6.9. Deploying MySQL to Elasticsearch Replication

Elasticsearch is a highly scalable open-source full-text search and analytics engine. It allows you to store, search, and analyze big volumes of data quickly and in near real time. It is generally used as the underlying engine/technology that powers applications that have complex search features and requirements.

The deployment of Tungsten Replication to Elasticsearch service is slightly different. There are two parts to the process:

  • Service Alpha on the master extracts the information from the MySQL binary log into THL.

  • Service Alpha on the slave reads the information from the remote replicator as THL, and applies that to Elasticsearch.

Figure 6.10. Topologies: MySQL to Elasticsearch

Topologies: MySQL to Elasticsearch

Basic reformatting and restructuring of the data is performed by translating the structure extracted from one database in row format and restructuring for application in a different format.
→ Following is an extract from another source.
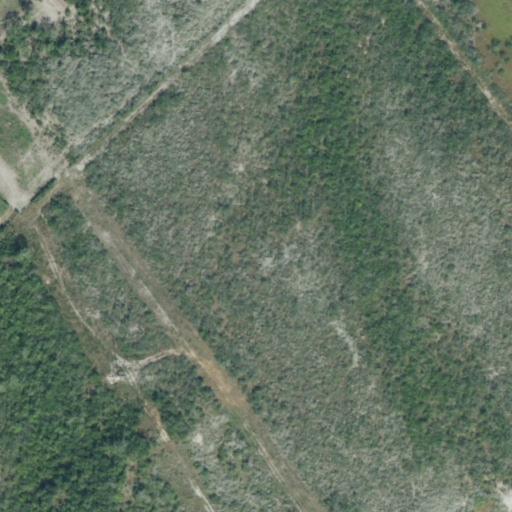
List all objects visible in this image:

A filter, the ColumnNameFilter, is used to extract the column names against the extracted row-based information.

With the Elasticsearch applier, information is extracted from the source database using the row-format, column names and primary keys are identified, and translated to the format supported by Elasticsearch.
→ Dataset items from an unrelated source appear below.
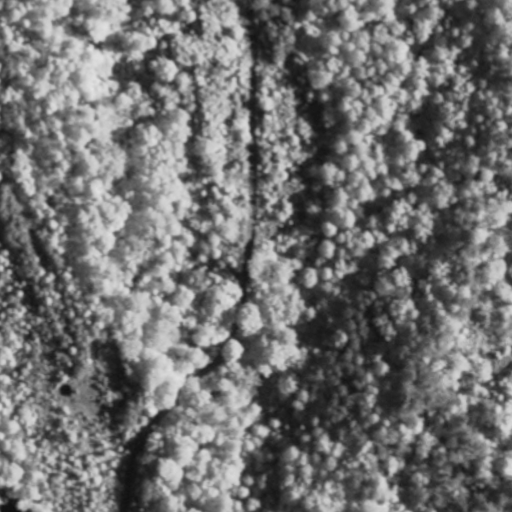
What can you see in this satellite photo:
road: (448, 502)
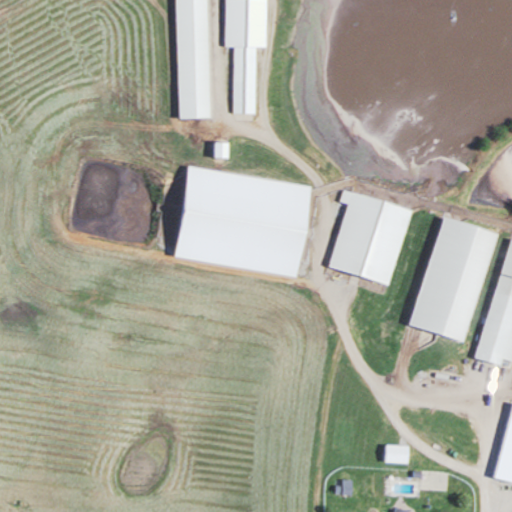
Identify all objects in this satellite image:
building: (242, 47)
building: (188, 58)
building: (218, 148)
building: (236, 219)
building: (365, 236)
building: (449, 278)
building: (498, 312)
building: (394, 452)
building: (345, 486)
building: (403, 511)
The transfer operates as follows:

  1. Data is extracted from MySQL using the standard extractor, reading the row change data from the binlog.

  2. The Section 11.4.8, “ColumnName Filter” filter is used to extract column name information from the database. This enables the row-change information to be tagged with the corresponding column information. The data changes, and corresponding row names, are stored in the THL.

    The Section 11.4.30, “PrimaryKey Filter” filter is used to add primary key information to row-based replication data. This is required by heterogeneous environments to ensure that the primary key is identified when updating or deleting tables. Without this filter in place, performing update or delete operations require a full table scan to be performed on the target dataserver to determine the record that must be updated.

  3. The THL information is then applied to Elasticsearch using the Elasticsearch applier.

The two replication services can operate on the same machine, or they can be installed on two different machines.